El nuevo arzobispo de Caracas, Raúl Bior, ha abierto la puerta a esta farsa. Ha preferido el acomodo cortesano al martirio profético. Eligió el tuteo con Maduro antes que el consuelo al pueblo, prefirió la foto con el César antes que la lágrima con el pueblo. Su voz calla cuando debería clamar como Juan el Bautista en el desierto. Y así convierte el altar en escenario, la liturgia en propaganda y el pan en moneda de cambio.

No es la primera vez que la Iglesia enfrenta estos desvíos: obispos que bendijeron cañones, cardenales que callaron ante dictaduras, sotanas que justificaron verdugos. Hubo quienes legitimaron el fascismo, quienes callaron frente al nazismo, quienes se sentaron en las mesas de dictadores latinoamericanos. Cada una de esas traiciones dejó cicatrices hondas en la historia. Hoy, Venezuela sangra otra vez, traicionada por un prelado que prefiere el silencio de los cómplices al grito de los profetas.

José Gregorio no pertenece al poder. Pertenece al niño desnutrido que muere esperando un tratamiento, a la madre que reza frente a un hospital vacío, al preso político que sostiene la fe en la oscuridad de su celda. Pertenece a los que huyeron cargando con estampitas en lugar de pasaportes, a los que rezan en el exilio.

El pueblo venezolano aprendió a creer incluso cuando sus pastores más visibles callaron. Y esa fe, la que se sostiene sin respaldo institucional, sin sotanas que lo amparen, es la fe más auténtica. Ha sido esa fuerza silenciosa la que ha mantenido en pie a un país crucificado.
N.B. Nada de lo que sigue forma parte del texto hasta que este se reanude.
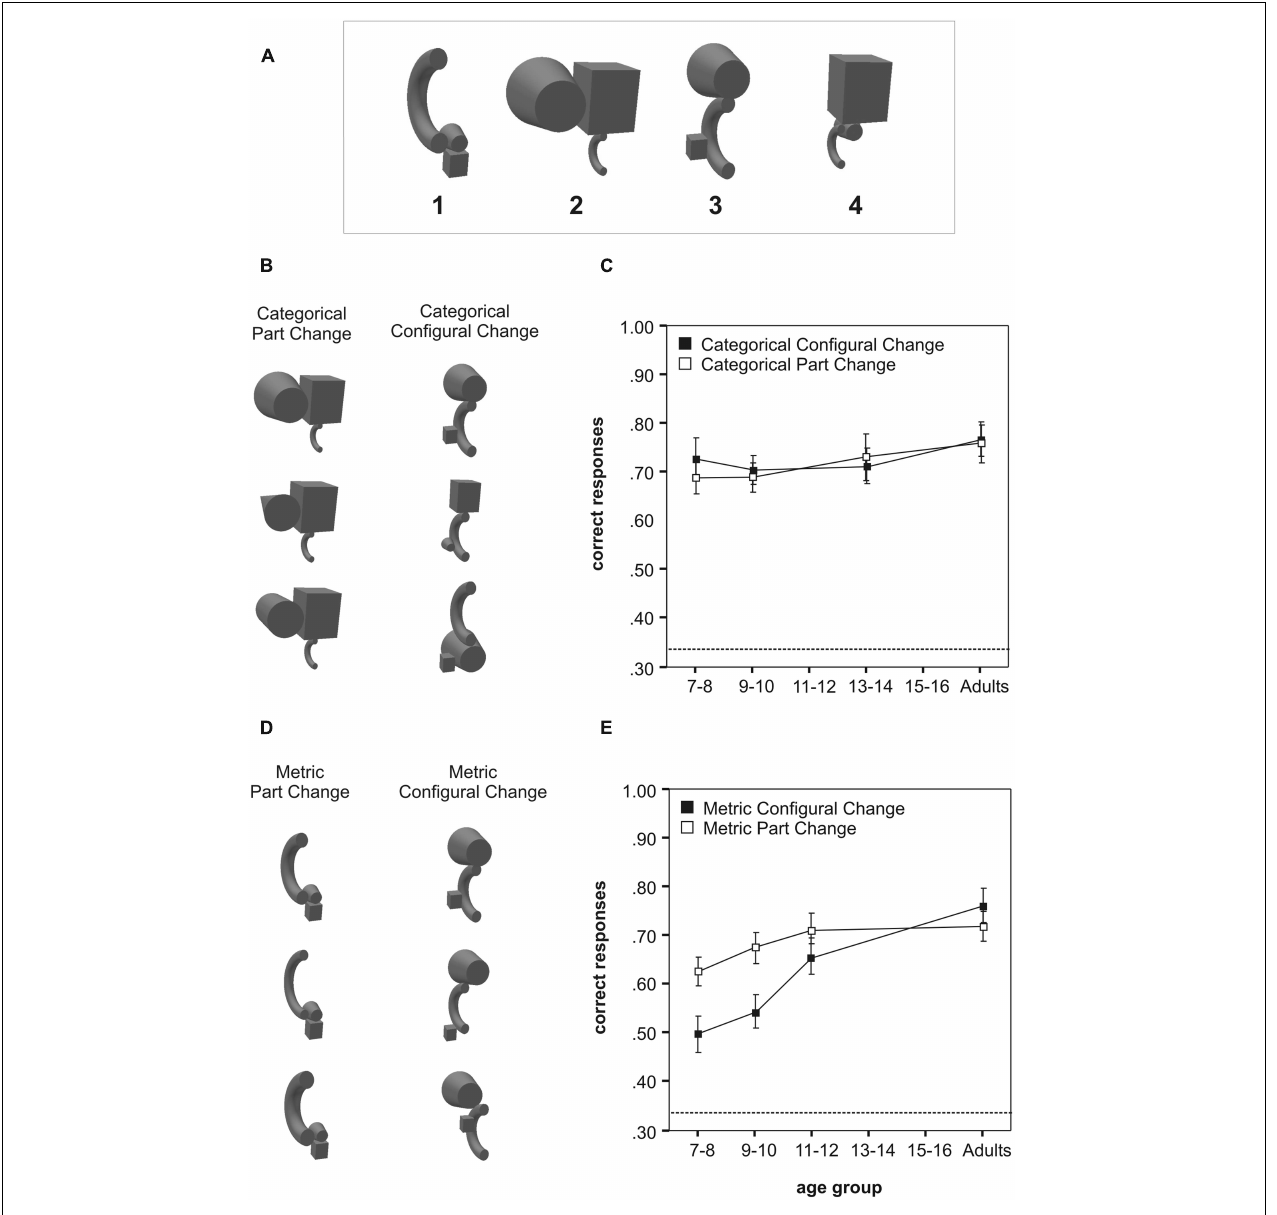
FIGURE 1 | Development of configural and part-based object recognition for manipulations at categorical and metric level (adapted from Jüttner et al., 2014). (A) Examples of multi-part objects used in the learning set of Jüttner et al. (2014). Participants were first trained to associate each object with its label (here: the number) during the learning phase of the experiment. (B) Examples of multi-part objects used to compare recognition performance for manipulations at categorical level. In each trial of the recognition test, a target object of the learning set (here for illustration purposes always shown in the top row) was presented with two distracters (middle and bottom row). The distracters differed from the target in terms of either a categorical part change (left) or a categorical, configural change of relative part position (right). Participants had to choose the correct depiction of the previously learnt object. (C) Mean recognition accuracies as a function of age for the categorical part change and categorical configural change condition. (D) As in (B) but examples show multi-part objects used to compare recognition performance for manipulations of parts and part relations at metric level. (E) Mean recognition accuracies as a function of age for the metric part change and metric configural change condition. Error bars are standard errors. The dashed line at 0.33 indicates chance level.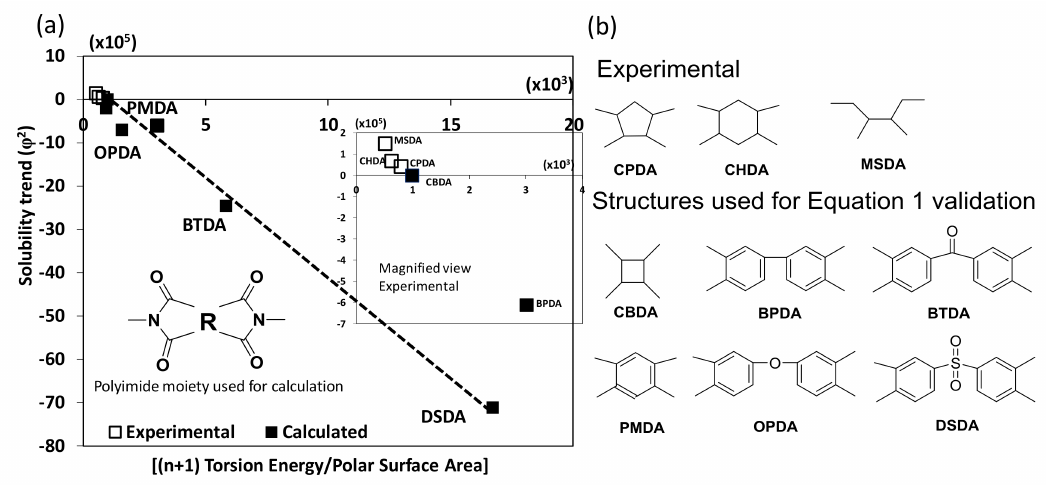
Figure 3. ( a ) Biopolyimide structure-solubility relationship. The calculated test samples were utilized for the validation of the solubility trend. Positive values of ϕ 2 represent soluble biopolyimide, while the negative values indicate insoluble biopolyimide. ( b ) The structures of “R” for various dianhydrides are shown for the experimental and calculated biopolyimide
No olvidemos que ha habido religiosas marchando junto al pueblo para exigir justicia, enseñando en escuelas y colegios sin recursos, adentrándose en hospitales públicos para asistir enfermos a escondidas, repartiendo medicinas cuando la oscuridad era total.

También ha habido sacerdotes que arriesgan todo por proteger a perseguidos, y laicos que convierten sus casas en altares para sostener la esperanza. Ellos son la excepción luminosa. Pero el contraste es brutal: frente a la valentía de los pequeños, la cobardía de algunos jerarcas se vuelve escandalosa.

Por eso, con respeto al Santo Padre León XIV, pero con la urgencia de un pueblo herido hasta el alma: la canonización no puede ser secuestrada por un narcoterrorista ni administrada por un arzobispo complaciente. La Iglesia que calla se convierte en Pilato lavándose las manos frente al inocente. La cruz no se negocia. La fe no se alquila. Los santos no se venden.

El pueblo venezolano ha encontrado en Edmundo González Urrutia y en María Corina Machado líderes que no se apartan de la verdad y que, como millones de creyentes en el país, sostienen su camino con fe.

No es solo un proyecto político: es también una convicción espiritual de que Venezuela no está condenada, de que Dios acompaña al justo y abandona al tirano.

Y aquí está mi llamado: no acompañar la farsa. No prestarse al espectáculo del narcoterrorista. Que los buses vayan vacíos, que las gradas se queden mudas.

Que lo sepan en Miraflores y en la Nunciatura: la santidad no se manipula, el altar no se convierte en tribuna, y Venezuela no se arrodilla ante verdugos disfrazados de devotos. Si quieren público, que llamen a su diminuta corte de cómplices: un puñado triste y obligado, incapaz de ocultar la soledad de un narco-régimen acabado. Los fieles estarán en otra parte, orando por el fin del narcoterrorismo y por el renacer de la Tierra de Gracia. Y cuando ese día llegue, porque llegará, no habrá incienso que tape el hedor de sus crímenes ni mitra que esconda la vergüenza de los que callaron.